**Work to be completed**:
Output every one of the following lines verbatim, with no changes.

**Given records**:

__________________________________________________

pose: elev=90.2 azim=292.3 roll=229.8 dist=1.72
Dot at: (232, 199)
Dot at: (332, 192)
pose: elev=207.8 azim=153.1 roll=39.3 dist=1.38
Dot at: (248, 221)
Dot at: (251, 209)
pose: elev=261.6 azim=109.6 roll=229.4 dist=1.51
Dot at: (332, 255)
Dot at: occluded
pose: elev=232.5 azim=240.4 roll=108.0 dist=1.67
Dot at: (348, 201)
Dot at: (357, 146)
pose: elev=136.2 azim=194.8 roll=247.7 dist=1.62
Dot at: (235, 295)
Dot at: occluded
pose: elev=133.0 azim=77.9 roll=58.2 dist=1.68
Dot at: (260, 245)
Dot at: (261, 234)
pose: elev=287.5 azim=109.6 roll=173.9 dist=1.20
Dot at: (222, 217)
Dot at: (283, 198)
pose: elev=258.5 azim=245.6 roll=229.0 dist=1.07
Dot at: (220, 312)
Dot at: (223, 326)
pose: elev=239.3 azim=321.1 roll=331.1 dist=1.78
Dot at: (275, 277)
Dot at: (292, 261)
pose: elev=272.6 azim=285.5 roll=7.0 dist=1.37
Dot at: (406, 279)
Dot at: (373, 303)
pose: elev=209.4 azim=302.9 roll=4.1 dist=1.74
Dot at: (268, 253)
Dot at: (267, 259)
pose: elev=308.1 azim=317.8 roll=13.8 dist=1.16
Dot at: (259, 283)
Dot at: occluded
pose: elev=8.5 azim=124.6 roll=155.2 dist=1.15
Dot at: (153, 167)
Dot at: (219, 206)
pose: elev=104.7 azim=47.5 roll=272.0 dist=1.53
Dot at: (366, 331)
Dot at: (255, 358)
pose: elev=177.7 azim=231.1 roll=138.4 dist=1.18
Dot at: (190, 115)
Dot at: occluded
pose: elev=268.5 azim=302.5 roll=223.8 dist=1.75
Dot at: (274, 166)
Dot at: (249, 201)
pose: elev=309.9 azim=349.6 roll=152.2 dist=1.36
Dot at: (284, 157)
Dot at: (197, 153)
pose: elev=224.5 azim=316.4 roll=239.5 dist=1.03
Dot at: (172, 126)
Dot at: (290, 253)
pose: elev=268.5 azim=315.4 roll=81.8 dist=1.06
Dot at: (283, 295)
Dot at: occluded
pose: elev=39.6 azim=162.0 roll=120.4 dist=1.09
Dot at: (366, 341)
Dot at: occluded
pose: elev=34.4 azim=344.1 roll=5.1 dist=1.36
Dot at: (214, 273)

__________________________________________________

**Response for this exercise**:
pose: elev=90.2 azim=292.3 roll=229.8 dist=1.72
Dot at: (232, 199)
Dot at: (332, 192)
pose: elev=207.8 azim=153.1 roll=39.3 dist=1.38
Dot at: (248, 221)
Dot at: (251, 209)
pose: elev=261.6 azim=109.6 roll=229.4 dist=1.51
Dot at: (332, 255)
Dot at: occluded
pose: elev=232.5 azim=240.4 roll=108.0 dist=1.67
Dot at: (348, 201)
Dot at: (357, 146)
pose: elev=136.2 azim=194.8 roll=247.7 dist=1.62
Dot at: (235, 295)
Dot at: occluded
pose: elev=133.0 azim=77.9 roll=58.2 dist=1.68
Dot at: (260, 245)
Dot at: (261, 234)
pose: elev=287.5 azim=109.6 roll=173.9 dist=1.20
Dot at: (222, 217)
Dot at: (283, 198)
pose: elev=258.5 azim=245.6 roll=229.0 dist=1.07
Dot at: (220, 312)
Dot at: (223, 326)
pose: elev=239.3 azim=321.1 roll=331.1 dist=1.78
Dot at: (275, 277)
Dot at: (292, 261)
pose: elev=272.6 azim=285.5 roll=7.0 dist=1.37
Dot at: (406, 279)
Dot at: (373, 303)
pose: elev=209.4 azim=302.9 roll=4.1 dist=1.74
Dot at: (268, 253)
Dot at: (267, 259)
pose: elev=308.1 azim=317.8 roll=13.8 dist=1.16
Dot at: (259, 283)
Dot at: occluded
pose: elev=8.5 azim=124.6 roll=155.2 dist=1.15
Dot at: (153, 167)
Dot at: (219, 206)
pose: elev=104.7 azim=47.5 roll=272.0 dist=1.53
Dot at: (366, 331)
Dot at: (255, 358)
pose: elev=177.7 azim=231.1 roll=138.4 dist=1.18
Dot at: (190, 115)
Dot at: occluded
pose: elev=268.5 azim=302.5 roll=223.8 dist=1.75
Dot at: (274, 166)
Dot at: (249, 201)
pose: elev=309.9 azim=349.6 roll=152.2 dist=1.36
Dot at: (284, 157)
Dot at: (197, 153)
pose: elev=224.5 azim=316.4 roll=239.5 dist=1.03
Dot at: (172, 126)
Dot at: (290, 253)
pose: elev=268.5 azim=315.4 roll=81.8 dist=1.06
Dot at: (283, 295)
Dot at: occluded
pose: elev=39.6 azim=162.0 roll=120.4 dist=1.09
Dot at: (366, 341)
Dot at: occluded
pose: elev=34.4 azim=344.1 roll=5.1 dist=1.36
Dot at: (214, 273)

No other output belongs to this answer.